## TASK TO CARRY OUT
Pictures aside, write out the data exactly as it reads.

MATERIAL SUPPLIED Start Marker

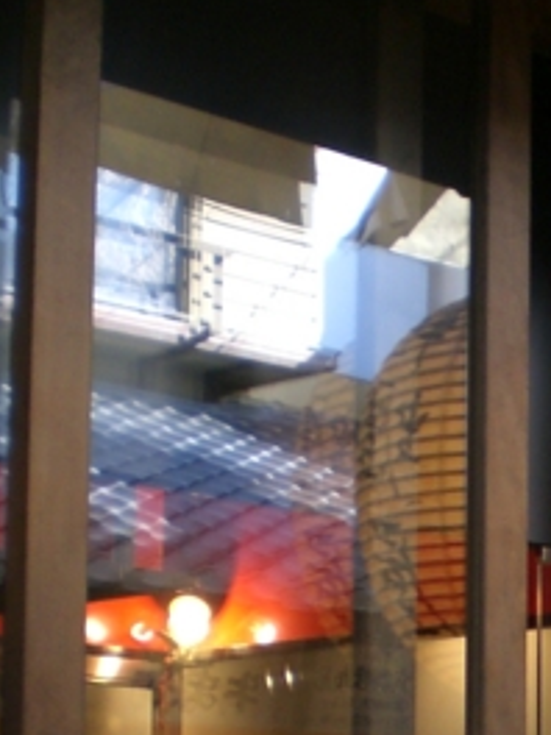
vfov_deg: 16.6
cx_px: 710
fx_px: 2441
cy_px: 802
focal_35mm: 115
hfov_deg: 12.5
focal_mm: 6.3
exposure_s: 1/80
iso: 100
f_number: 3.1
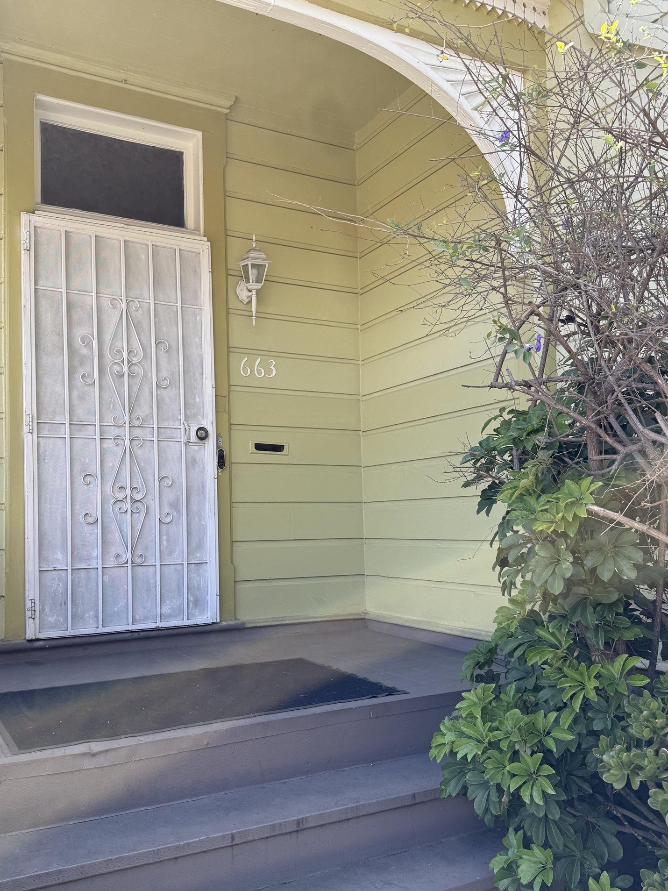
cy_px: 493
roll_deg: +0.9
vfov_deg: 61.5
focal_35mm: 29
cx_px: 279
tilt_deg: +3.3
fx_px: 746
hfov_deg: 48.0
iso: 80
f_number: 1.78
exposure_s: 1/715
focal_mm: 6.76
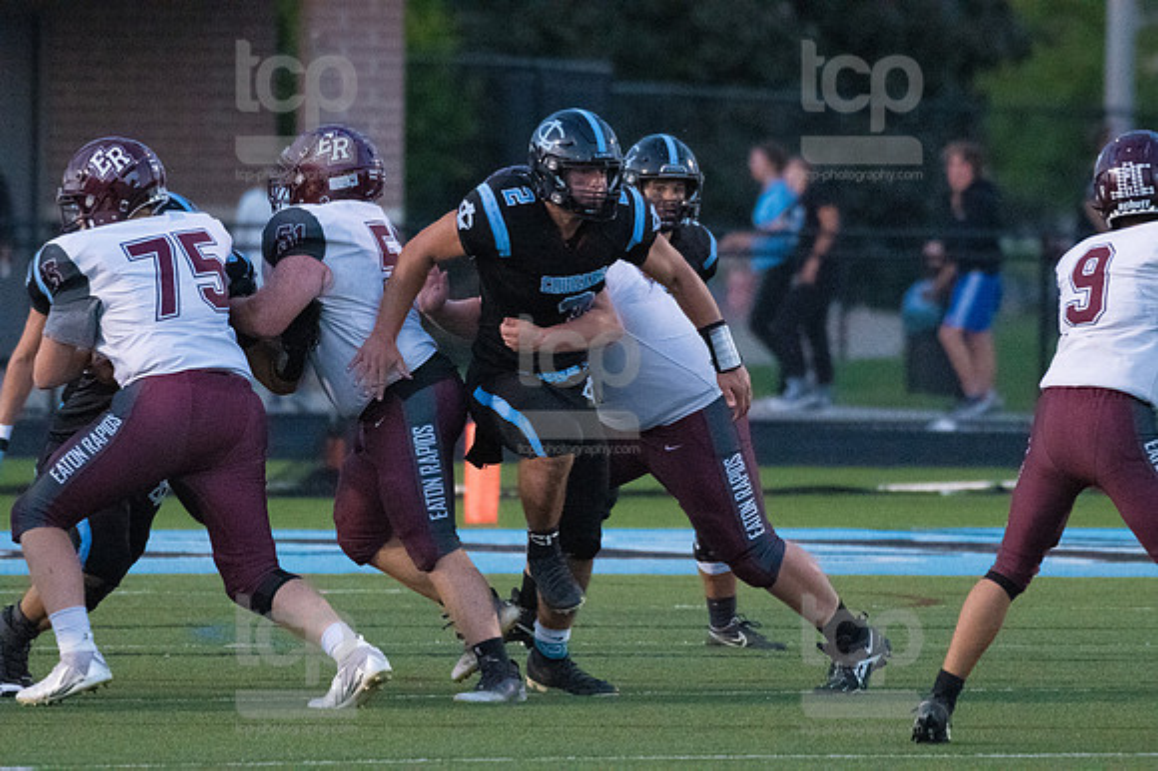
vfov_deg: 2.5
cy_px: 386
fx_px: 17359
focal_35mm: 540
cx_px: 579
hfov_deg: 3.8
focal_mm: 360
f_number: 5.6
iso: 6400
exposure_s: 1/2000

MATERIAL SUPPLIED End Marker

## RESULT FOR THIS EXERCISE
vfov_deg: 16.6
cx_px: 710
fx_px: 2441
cy_px: 802
focal_35mm: 115
hfov_deg: 12.5
focal_mm: 6.3
exposure_s: 1/80
iso: 100
f_number: 3.1
cy_px: 493
roll_deg: +0.9
vfov_deg: 61.5
focal_35mm: 29
cx_px: 279
tilt_deg: +3.3
fx_px: 746
hfov_deg: 48.0
iso: 80
f_number: 1.78
exposure_s: 1/715
focal_mm: 6.76
vfov_deg: 2.5
cy_px: 386
fx_px: 17359
focal_35mm: 540
cx_px: 579
hfov_deg: 3.8
focal_mm: 360
f_number: 5.6
iso: 6400
exposure_s: 1/2000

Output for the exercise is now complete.